<<<<
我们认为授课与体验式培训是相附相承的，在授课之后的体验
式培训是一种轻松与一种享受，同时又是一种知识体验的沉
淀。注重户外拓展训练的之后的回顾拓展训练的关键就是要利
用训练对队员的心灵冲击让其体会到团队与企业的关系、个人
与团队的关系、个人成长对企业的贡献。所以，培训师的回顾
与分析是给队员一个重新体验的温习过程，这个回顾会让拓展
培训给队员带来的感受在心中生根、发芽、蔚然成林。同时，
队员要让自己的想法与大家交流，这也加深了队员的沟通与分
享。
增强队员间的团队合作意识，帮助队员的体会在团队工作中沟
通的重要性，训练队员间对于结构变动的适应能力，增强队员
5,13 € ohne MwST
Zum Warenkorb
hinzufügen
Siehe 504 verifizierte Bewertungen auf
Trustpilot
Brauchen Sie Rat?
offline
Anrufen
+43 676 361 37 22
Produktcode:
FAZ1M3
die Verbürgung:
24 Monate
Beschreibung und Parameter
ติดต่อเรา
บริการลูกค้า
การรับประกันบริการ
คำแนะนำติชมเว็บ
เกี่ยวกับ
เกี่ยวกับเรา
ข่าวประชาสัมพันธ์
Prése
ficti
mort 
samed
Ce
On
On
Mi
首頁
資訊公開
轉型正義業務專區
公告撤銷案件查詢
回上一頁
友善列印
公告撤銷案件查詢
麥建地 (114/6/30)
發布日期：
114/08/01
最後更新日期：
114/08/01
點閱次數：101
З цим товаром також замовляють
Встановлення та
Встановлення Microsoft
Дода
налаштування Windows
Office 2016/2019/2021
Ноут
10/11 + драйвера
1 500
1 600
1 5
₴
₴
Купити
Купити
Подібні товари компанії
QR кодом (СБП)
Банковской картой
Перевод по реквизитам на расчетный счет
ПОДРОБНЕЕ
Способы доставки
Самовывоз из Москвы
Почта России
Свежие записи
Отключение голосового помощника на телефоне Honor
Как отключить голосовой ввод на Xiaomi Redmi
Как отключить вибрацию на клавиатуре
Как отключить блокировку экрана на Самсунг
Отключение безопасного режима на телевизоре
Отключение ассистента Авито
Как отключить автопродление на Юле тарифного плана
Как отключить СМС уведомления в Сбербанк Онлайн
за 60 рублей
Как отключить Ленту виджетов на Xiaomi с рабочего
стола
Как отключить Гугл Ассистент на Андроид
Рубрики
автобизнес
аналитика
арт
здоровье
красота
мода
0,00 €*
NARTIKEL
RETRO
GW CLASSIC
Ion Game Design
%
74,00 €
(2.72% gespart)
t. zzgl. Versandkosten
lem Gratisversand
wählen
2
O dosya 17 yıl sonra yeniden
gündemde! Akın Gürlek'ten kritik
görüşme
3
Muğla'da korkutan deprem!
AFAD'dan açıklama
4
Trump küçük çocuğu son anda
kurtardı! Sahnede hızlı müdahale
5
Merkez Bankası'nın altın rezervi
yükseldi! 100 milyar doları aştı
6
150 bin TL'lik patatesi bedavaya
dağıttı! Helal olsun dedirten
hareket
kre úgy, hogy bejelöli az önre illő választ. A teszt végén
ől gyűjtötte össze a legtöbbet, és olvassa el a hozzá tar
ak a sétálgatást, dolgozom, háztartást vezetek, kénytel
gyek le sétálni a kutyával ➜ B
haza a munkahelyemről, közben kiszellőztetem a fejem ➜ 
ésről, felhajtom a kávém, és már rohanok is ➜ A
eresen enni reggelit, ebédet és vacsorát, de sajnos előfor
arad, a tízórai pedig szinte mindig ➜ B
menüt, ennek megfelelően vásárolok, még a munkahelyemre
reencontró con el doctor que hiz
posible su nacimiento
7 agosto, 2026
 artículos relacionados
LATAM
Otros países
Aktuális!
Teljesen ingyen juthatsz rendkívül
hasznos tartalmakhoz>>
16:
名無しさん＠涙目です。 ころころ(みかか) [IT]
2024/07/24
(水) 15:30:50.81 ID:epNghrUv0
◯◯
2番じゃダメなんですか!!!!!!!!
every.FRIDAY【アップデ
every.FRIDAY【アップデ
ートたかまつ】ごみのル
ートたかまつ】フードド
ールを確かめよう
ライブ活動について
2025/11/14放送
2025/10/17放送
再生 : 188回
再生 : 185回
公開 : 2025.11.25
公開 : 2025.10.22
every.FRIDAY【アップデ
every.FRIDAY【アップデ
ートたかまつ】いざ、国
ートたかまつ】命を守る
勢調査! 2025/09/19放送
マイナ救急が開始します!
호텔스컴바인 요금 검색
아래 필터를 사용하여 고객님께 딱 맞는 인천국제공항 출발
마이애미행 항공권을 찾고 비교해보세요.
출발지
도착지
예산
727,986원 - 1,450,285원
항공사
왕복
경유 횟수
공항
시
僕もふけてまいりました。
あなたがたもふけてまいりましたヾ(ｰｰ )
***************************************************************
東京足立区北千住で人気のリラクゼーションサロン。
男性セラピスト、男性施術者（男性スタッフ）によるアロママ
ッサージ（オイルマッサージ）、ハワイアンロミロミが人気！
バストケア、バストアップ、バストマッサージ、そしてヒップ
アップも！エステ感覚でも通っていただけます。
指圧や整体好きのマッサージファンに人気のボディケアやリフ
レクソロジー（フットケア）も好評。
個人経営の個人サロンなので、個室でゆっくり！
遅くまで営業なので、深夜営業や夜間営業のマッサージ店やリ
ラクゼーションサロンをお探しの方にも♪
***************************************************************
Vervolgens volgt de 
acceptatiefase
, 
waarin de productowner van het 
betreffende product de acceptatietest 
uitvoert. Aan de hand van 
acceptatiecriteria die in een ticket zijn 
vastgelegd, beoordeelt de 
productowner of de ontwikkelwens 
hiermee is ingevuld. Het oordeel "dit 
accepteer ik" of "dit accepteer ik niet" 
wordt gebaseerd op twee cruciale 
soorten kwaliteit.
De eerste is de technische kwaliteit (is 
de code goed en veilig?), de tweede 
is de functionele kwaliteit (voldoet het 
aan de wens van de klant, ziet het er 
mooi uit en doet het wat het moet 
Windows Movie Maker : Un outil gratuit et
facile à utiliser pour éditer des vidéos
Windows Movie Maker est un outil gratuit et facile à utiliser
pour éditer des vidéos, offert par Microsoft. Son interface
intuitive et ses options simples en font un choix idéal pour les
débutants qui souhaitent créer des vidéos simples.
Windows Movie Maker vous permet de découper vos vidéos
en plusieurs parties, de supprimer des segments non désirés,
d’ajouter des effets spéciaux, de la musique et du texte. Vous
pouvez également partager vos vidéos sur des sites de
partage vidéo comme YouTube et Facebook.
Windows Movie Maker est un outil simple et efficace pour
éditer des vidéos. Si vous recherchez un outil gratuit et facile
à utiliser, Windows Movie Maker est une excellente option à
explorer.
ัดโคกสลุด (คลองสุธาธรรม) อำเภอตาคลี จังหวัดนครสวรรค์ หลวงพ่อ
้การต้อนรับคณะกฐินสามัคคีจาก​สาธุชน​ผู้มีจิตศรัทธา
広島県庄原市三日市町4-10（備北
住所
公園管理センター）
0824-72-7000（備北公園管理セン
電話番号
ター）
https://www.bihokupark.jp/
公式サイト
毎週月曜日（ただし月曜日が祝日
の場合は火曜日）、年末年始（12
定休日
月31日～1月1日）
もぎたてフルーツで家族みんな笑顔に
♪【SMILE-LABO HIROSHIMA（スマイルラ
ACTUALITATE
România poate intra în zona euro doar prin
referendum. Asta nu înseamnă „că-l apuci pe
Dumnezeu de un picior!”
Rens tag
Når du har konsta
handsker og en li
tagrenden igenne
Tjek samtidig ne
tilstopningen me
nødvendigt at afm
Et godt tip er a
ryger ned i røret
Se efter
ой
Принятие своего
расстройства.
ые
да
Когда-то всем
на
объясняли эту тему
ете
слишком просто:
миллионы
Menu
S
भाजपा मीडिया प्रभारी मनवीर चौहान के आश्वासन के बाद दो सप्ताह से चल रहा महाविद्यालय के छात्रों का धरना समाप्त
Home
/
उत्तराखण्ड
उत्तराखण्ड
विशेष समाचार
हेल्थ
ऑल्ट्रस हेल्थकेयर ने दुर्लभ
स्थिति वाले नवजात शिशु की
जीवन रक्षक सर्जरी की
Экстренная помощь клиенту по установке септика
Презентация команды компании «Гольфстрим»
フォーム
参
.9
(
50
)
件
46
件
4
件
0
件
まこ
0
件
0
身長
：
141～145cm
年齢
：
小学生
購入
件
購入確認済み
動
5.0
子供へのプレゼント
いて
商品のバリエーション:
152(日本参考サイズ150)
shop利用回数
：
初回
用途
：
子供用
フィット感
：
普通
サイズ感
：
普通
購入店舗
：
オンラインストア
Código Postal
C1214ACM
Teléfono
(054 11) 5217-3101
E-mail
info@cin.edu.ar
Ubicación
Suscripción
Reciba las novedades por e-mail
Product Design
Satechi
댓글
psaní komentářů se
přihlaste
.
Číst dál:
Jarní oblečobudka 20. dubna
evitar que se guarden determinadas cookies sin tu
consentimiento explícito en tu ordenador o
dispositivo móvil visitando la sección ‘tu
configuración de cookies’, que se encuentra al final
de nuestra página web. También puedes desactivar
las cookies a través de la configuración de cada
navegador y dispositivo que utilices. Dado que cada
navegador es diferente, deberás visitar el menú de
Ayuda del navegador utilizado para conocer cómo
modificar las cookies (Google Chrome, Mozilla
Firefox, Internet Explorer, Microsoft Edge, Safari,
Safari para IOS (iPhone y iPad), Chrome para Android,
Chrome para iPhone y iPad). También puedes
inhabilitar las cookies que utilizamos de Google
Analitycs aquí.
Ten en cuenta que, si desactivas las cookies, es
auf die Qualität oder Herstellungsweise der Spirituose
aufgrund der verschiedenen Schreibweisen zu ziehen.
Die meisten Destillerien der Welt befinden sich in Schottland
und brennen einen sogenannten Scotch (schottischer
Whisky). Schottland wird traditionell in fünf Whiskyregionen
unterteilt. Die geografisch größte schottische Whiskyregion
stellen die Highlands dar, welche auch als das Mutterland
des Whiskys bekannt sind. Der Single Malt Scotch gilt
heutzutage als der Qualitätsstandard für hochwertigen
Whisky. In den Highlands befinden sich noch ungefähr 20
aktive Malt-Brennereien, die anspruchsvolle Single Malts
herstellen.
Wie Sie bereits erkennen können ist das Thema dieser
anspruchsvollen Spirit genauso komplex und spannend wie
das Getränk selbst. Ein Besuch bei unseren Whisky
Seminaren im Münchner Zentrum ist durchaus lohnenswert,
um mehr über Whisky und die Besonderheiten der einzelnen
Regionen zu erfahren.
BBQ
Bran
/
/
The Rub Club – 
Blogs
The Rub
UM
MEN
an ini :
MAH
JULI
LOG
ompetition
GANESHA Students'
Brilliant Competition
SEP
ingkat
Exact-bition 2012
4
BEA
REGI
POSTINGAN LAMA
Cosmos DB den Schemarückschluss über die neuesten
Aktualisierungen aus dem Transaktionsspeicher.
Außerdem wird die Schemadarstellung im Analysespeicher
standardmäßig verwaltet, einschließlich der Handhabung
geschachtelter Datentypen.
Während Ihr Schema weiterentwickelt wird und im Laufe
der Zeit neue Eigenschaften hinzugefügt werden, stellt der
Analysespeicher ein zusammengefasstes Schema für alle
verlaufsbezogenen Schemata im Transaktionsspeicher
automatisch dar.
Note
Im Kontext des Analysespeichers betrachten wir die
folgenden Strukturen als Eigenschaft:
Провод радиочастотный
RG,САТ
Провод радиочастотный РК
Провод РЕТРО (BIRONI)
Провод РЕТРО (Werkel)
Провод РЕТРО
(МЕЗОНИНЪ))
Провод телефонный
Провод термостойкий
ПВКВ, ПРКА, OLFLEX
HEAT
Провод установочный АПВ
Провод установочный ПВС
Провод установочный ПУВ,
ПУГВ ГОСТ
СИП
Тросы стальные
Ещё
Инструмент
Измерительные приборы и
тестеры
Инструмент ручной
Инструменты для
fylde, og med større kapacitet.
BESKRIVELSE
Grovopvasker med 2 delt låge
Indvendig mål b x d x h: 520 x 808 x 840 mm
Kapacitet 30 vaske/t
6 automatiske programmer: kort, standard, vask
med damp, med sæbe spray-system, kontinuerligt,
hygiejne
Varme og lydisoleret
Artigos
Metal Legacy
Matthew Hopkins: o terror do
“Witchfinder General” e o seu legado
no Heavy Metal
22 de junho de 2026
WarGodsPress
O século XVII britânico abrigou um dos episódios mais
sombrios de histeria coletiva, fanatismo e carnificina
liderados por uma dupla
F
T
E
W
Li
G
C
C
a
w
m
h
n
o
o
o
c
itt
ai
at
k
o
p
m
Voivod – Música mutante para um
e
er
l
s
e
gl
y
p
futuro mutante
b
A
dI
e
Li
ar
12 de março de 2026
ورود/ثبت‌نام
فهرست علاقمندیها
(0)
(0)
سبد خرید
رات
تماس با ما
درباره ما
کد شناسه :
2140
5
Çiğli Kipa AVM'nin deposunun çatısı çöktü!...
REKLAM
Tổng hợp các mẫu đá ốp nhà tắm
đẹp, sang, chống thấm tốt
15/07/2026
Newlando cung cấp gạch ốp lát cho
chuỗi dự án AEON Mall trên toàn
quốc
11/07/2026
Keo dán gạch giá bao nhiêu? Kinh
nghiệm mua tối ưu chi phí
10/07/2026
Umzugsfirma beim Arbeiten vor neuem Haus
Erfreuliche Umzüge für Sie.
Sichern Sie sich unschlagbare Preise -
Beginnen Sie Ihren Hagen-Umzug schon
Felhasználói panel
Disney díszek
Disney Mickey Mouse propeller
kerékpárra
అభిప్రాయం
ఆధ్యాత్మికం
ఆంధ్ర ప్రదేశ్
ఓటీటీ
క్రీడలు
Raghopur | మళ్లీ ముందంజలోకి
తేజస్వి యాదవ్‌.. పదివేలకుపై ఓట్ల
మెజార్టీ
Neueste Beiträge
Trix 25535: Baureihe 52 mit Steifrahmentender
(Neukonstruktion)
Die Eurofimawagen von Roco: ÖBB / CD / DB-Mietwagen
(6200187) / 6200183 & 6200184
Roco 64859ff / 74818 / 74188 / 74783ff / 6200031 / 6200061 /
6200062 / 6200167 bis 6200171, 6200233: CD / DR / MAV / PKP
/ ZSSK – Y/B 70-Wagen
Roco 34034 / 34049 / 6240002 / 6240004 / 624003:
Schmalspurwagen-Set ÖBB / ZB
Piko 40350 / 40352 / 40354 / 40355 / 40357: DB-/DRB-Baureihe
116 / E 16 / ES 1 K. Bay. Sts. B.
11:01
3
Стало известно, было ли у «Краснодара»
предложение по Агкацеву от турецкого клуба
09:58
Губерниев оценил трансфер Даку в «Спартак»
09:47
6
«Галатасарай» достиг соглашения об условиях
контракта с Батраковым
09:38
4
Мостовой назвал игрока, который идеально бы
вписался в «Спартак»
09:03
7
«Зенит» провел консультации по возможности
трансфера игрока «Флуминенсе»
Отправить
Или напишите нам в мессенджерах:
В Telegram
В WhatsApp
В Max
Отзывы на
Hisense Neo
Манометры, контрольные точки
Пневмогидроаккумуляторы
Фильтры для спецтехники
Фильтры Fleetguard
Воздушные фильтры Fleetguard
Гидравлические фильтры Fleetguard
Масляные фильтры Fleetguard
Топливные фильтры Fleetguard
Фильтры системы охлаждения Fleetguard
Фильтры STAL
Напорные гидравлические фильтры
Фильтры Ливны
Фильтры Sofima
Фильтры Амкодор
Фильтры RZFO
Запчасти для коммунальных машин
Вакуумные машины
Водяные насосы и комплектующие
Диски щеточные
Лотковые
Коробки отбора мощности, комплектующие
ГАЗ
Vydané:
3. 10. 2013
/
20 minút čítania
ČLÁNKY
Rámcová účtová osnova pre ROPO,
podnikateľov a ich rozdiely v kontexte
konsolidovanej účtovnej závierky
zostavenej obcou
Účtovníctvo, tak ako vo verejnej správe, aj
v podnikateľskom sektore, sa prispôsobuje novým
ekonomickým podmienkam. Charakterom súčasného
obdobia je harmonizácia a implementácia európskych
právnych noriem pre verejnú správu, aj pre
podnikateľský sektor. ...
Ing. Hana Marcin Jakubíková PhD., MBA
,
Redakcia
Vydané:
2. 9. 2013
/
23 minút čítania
>>>>
__Task brief__
Extract the lines of the listing from its first line through the line containing "Отключение голосового помощника", both included, and reproduce each one unchanged.

__Result for this task__
我们认为授课与体验式培训是相附相承的，在授课之后的体验
式培训是一种轻松与一种享受，同时又是一种知识体验的沉
淀。注重户外拓展训练的之后的回顾拓展训练的关键就是要利
用训练对队员的心灵冲击让其体会到团队与企业的关系、个人
与团队的关系、个人成长对企业的贡献。所以，培训师的回顾
与分析是给队员一个重新体验的温习过程，这个回顾会让拓展
培训给队员带来的感受在心中生根、发芽、蔚然成林。同时，
队员要让自己的想法与大家交流，这也加深了队员的沟通与分
享。
增强队员间的团队合作意识，帮助队员的体会在团队工作中沟
通的重要性，训练队员间对于结构变动的适应能力，增强队员
5,13 € ohne MwST
Zum Warenkorb
hinzufügen
Siehe 504 verifizierte Bewertungen auf
Trustpilot
Brauchen Sie Rat?
offline
Anrufen
+43 676 361 37 22
Produktcode:
FAZ1M3
die Verbürgung:
24 Monate
Beschreibung und Parameter
ติดต่อเรา
บริการลูกค้า
การรับประกันบริการ
คำแนะนำติชมเว็บ
เกี่ยวกับ
เกี่ยวกับเรา
ข่าวประชาสัมพันธ์
Prése
ficti
mort 
samed
Ce
On
On
Mi
首頁
資訊公開
轉型正義業務專區
公告撤銷案件查詢
回上一頁
友善列印
公告撤銷案件查詢
麥建地 (114/6/30)
發布日期：
114/08/01
最後更新日期：
114/08/01
點閱次數：101
З цим товаром також замовляють
Встановлення та
Встановлення Microsoft
Дода
налаштування Windows
Office 2016/2019/2021
Ноут
10/11 + драйвера
1 500
1 600
1 5
₴
₴
Купити
Купити
Подібні товари компанії
QR кодом (СБП)
Банковской картой
Перевод по реквизитам на расчетный счет
ПОДРОБНЕЕ
Способы доставки
Самовывоз из Москвы
Почта России
Свежие записи
Отключение голосового помощника на телефоне Honor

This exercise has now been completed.